> [Explore o material]:
A: Redigite o trecho do texto sobre moradores de rua em Belo Horizonte entre "EM – O ex-pedreiro" e "é caso isolado.", inclusive.
B: Diga se cada afirmação concorda com o texto sobre moradores de rua em Belo Horizonte, respondendo sim ou não e citando as palavras do texto que decidem: (i) Milton Natividade tem 40 anos. (ii) Depois do episódio, Milton continuou dormindo na Região Hospitalar. (iii) Na Savassi, Milton passa a maior parte das noites sozinho.

Violência leva moradores de rua a migrar para áreas mais nobres de BH em busca de segurança e evidencia multiplicação de sem-teto. PBH admite que estrutura de acolhimento está “no limite”
EM – O ex-pedreiro Milton Natividade, de 40 anos, passou a maioria das noites dos últimos quatro anos na Região Hospitalar de Belo Horizonte. Em uma dessas madrugadas, no início de 2013, foi acordado com um chute na costela. “Arreda para lá, coroa”, ele diz ter ouvido de um desconhecido. O morador de rua conseguiu se afastar da calçada, mesmo sob efeito da cachaça que havia bebido antes de dormir. Em seguida, afirma ter visto o homem jogar álcool no corpo do colega que dormia ao lado dele no passeio. “O cara riscou um fósforo e meu amigo virou uma chama viva. Morreu”, conta. Milton deixou a região hospitalar depois do episódio. Desde então, passa a maior parte das noites com mais cinco sem-teto em frente a um loja na Avenida Cristóvão Colombo, na Savassi. A mudança dele não é caso isolado.

> [Listagem fornecida]:
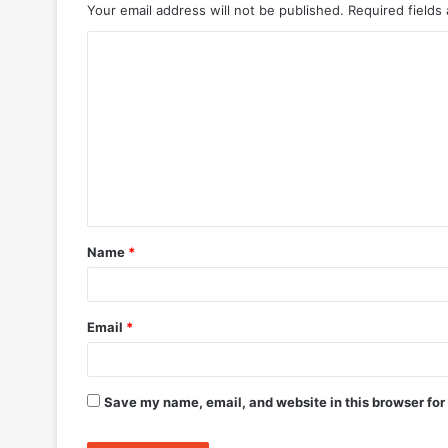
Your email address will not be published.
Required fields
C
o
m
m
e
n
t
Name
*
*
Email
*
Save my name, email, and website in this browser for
* * *
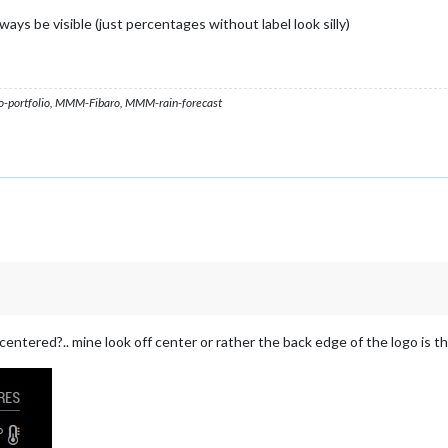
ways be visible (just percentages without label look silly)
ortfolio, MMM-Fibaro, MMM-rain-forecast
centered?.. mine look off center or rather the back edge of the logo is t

> [Respostas em ordem]:
A:
EM – O ex-pedreiro Milton Natividade, de 40 anos, passou a maioria das noites dos últimos quatro anos na Região Hospitalar de Belo Horizonte. Em uma dessas madrugadas, no início de 2013, foi acordado com um chute na costela. “Arreda para lá, coroa”, ele diz ter ouvido de um desconhecido. O morador de rua conseguiu se afastar da calçada, mesmo sob efeito da cachaça que havia bebido antes de dormir. Em seguida, afirma ter visto o homem jogar álcool no corpo do colega que dormia ao lado dele no passeio. “O cara riscou um fósforo e meu amigo virou uma chama viva. Morreu”, conta. Milton deixou a região hospitalar depois do episódio. Desde então, passa a maior parte das noites com mais cinco sem-teto em frente a um loja na Avenida Cristóvão Colombo, na Savassi. A mudança dele não é caso isolado.

B:
(i) Sim: "O ex-pedreiro Milton Natividade, de 40 anos".
(ii) Não: "Milton deixou a região hospitalar depois do episódio."
(iii) Não: "passa a maior parte das noites com mais cinco sem-teto em frente a um loja na Avenida Cristóvão Colombo, na Savassi".